━━━ RECORDS SUPPLIED

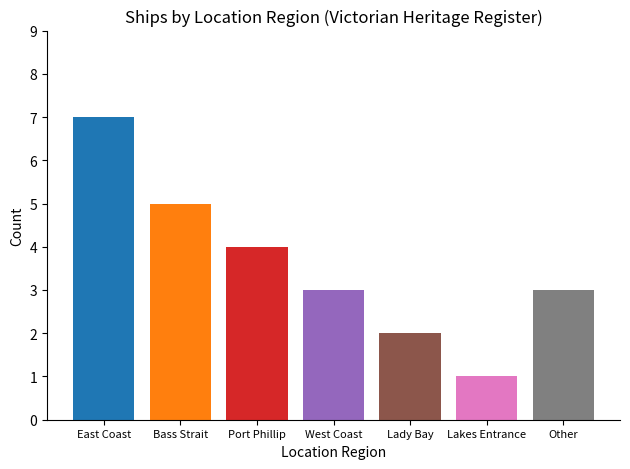

What is the spread (max minus min) of values at West Coast?

6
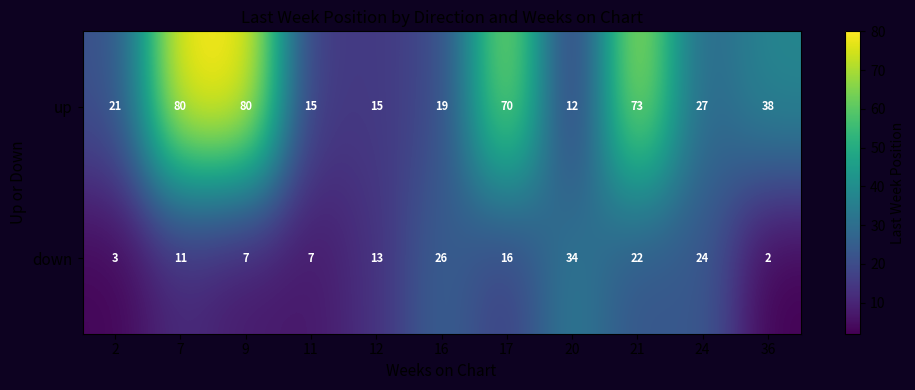

List the series in order of their overall mean, lowest first.

down, up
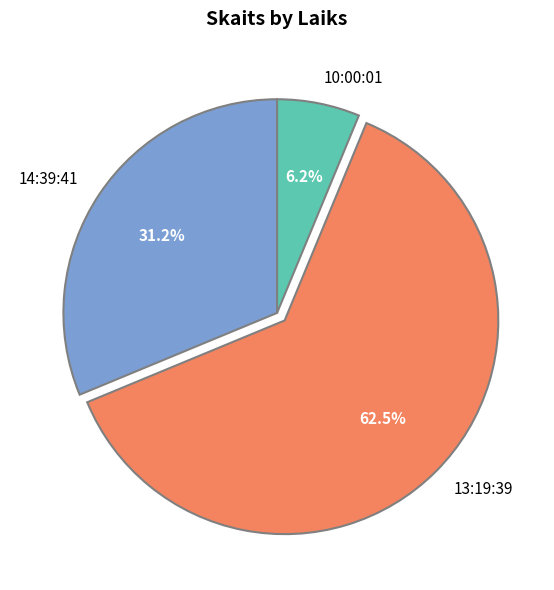

Rank the categories by value from lowest to highest.

10:00:01, 14:39:41, 13:19:39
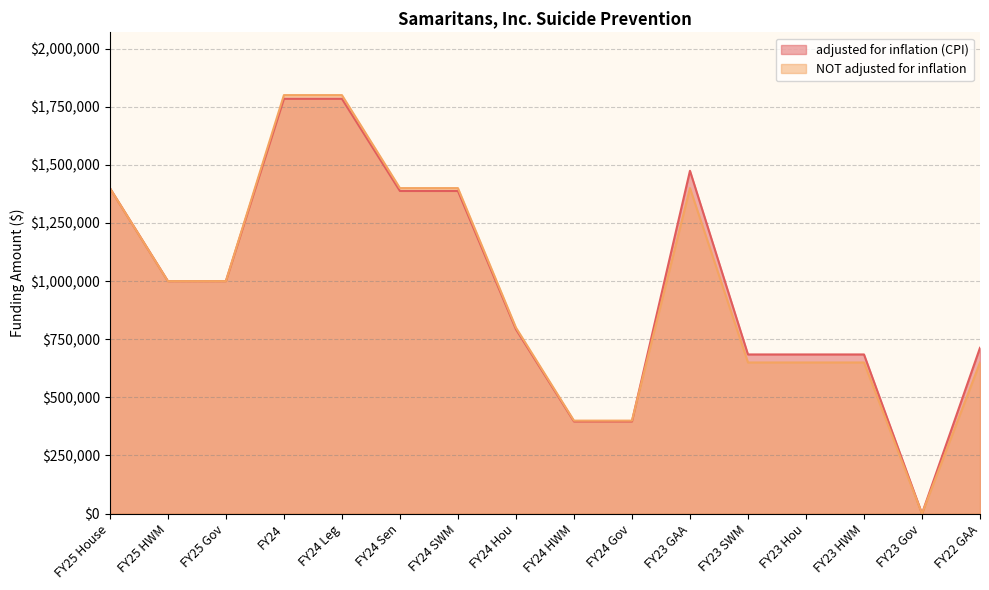

At which category is the sum across all series the highest?

FY24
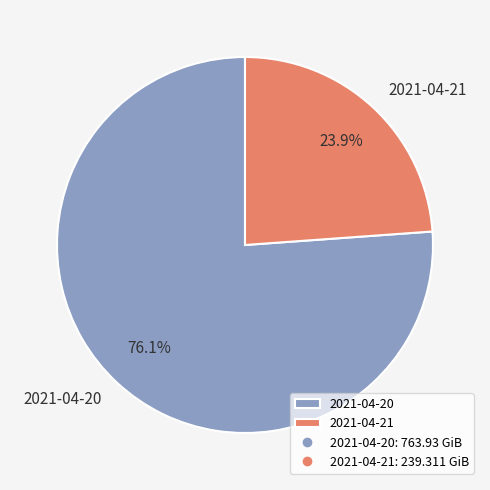

What is the smallest slice in the pie chart?

2021-04-21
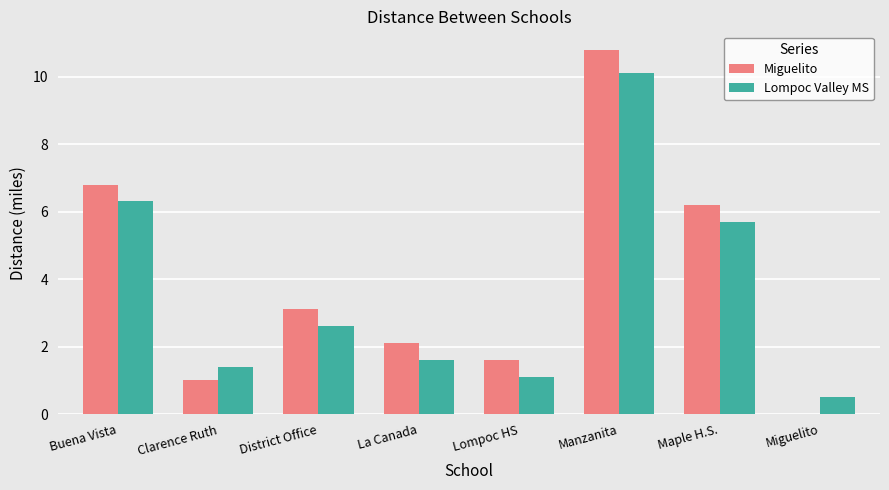

The Miguelito series shows 6.2 at Maple H.S.. True or false?

True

━━━━━━

TASK DETAILS: Can you repeat the data verbatim, from the line containing "Rank the categories" through the end of the data, leaving out the pictures?

RESULT OF THIS TASK:
Rank the categories by value from lowest to highest.

10:00:01, 14:39:41, 13:19:39

At which category is the sum across all series the highest?

FY24

What is the smallest slice in the pie chart?

2021-04-21

The Miguelito series shows 6.2 at Maple H.S.. True or false?

True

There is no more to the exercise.